IGC Sebut Indonesia menjadi negara penghasil sampah makanan terbesar nomor dua di dunia
Komunitas Indonesian Gastronomy Community (IGC) mengungkap Indonesia menjadi negara penghasil sampah makanan terbesar nomor dua di dunia, dengan jumlah 20,93 juta ton setiap tahun. Adapun sektor penyumbang sampah makanan tersebut didominasi industri pangan, perhotelan, dan sampah rumah tangga, DPR perlu:
a. Meminta pemerintah menggalakkan sosialisasi nasional tentang dampak negatif dari sampah makanan, baik dari segi ekonomi maupun lingkungan serta meningkatkan kesadaran masyarakat melalui program edukasi di sekolah-sekolah dan komunitas tentang pentingnya mengelola makanan dengan bijak;
b. Mendorong pemerintah menyusun dan memberlakukan regulasi yang mendorong restoran, perhotelan, dan rumah tangga untuk mengurangi sampah makanan, serta mengadopsi kebijakan yang mendorong distribusi makanan berlebih kepada masyarakat yang membutuhkan, misalnya melalui bank makanan atau program donasi makanan yang terorganisir dengan baik;
c. Mendorong pemerintah meningkatkan infrastruktur pengelolaan sampah yang efektif, termasuk fasilitas komposting dan teknologi daur ulang makanan yang dapat mengubah sampah makanan menjadi sumber energi atau pupuk organik;
d.
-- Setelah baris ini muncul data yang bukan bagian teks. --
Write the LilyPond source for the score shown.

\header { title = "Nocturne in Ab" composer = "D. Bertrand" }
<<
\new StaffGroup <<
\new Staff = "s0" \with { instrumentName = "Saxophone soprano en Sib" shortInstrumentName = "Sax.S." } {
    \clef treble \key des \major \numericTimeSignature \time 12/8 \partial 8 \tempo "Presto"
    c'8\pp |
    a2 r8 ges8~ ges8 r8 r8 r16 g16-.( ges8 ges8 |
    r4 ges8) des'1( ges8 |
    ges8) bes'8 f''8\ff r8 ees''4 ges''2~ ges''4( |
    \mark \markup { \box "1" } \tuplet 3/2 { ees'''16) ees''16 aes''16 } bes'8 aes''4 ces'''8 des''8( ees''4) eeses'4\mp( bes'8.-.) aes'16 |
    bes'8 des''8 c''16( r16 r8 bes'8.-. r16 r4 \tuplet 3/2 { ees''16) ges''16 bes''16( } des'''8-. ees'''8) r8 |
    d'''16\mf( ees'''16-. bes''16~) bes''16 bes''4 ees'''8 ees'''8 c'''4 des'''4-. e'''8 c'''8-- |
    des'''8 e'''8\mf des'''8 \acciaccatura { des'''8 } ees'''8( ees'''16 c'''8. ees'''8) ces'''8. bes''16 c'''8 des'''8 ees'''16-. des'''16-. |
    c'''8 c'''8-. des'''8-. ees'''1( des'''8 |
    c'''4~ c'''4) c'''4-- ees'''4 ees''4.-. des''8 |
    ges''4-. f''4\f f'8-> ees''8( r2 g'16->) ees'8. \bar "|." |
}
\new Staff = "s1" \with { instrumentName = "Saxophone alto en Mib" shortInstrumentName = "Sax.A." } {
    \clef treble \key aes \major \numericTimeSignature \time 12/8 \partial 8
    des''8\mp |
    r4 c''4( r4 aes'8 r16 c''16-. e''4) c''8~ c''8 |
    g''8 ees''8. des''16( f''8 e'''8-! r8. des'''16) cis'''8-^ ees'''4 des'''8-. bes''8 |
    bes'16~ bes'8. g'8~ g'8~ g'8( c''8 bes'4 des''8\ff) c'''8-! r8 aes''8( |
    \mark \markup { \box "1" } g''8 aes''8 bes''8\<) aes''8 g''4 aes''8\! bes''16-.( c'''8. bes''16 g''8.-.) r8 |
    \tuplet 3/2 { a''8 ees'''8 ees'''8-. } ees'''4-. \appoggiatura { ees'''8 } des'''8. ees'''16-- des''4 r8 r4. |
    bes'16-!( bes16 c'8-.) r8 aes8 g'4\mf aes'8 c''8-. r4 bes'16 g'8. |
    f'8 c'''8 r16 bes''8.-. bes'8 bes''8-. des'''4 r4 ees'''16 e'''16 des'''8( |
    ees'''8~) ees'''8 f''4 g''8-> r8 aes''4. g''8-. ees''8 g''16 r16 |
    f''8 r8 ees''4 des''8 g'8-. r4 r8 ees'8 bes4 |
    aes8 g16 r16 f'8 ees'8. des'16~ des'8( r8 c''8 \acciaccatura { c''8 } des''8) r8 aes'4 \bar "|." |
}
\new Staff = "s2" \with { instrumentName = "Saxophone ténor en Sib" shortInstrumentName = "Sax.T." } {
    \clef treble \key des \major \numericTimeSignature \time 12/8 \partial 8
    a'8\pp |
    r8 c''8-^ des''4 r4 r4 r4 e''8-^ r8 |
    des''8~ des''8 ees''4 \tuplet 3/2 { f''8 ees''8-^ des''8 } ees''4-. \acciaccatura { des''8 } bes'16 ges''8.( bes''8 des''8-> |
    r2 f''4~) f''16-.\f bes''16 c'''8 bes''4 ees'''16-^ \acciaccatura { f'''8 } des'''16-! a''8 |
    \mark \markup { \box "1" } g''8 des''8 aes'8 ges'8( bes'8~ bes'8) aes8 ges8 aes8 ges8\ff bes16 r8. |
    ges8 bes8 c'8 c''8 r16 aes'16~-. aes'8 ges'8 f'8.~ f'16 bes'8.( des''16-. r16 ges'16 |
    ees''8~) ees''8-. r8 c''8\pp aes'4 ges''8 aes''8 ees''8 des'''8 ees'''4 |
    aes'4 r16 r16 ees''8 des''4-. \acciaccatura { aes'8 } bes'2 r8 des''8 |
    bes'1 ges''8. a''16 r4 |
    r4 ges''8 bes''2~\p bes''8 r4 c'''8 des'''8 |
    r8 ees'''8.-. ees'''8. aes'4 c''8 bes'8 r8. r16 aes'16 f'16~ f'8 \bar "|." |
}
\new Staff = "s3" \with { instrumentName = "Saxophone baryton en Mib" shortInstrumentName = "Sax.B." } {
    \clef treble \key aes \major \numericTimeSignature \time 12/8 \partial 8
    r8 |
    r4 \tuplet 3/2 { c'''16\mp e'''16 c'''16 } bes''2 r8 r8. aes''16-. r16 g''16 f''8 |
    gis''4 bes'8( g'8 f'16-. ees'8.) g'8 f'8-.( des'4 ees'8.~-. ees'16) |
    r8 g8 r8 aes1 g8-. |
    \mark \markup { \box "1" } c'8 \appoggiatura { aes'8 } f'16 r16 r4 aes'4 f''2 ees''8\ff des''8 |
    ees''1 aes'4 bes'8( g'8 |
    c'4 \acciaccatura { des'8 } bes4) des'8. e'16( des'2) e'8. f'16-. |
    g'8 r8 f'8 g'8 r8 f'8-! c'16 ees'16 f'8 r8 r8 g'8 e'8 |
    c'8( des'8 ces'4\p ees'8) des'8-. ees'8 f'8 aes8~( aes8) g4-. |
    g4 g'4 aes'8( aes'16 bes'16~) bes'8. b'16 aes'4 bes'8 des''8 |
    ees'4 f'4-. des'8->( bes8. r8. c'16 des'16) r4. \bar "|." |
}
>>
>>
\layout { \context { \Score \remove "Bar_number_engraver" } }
Mendorong pemerintah bekerja sama dengan sektor swasta, dan masyarakat sipil untuk menciptakan solusi bersama dalam mengurangi sampah makanan, atau mengembangkan kemitraan dengan organisasi internasional yang memiliki program pengelolaan sampah makanan yang terbukti berhasil;
e. Mengimbau masyarakat mengubah pola konsumsi melalui program gaya hidup berkelanjutan, seperti mengurangi pembelian makanan berlebih dan memprioritaskan konsumsi produk lokal dan mengajak masyarakat untuk mempraktikkan konsep zero-waste dalam kehidupan sehari-hari.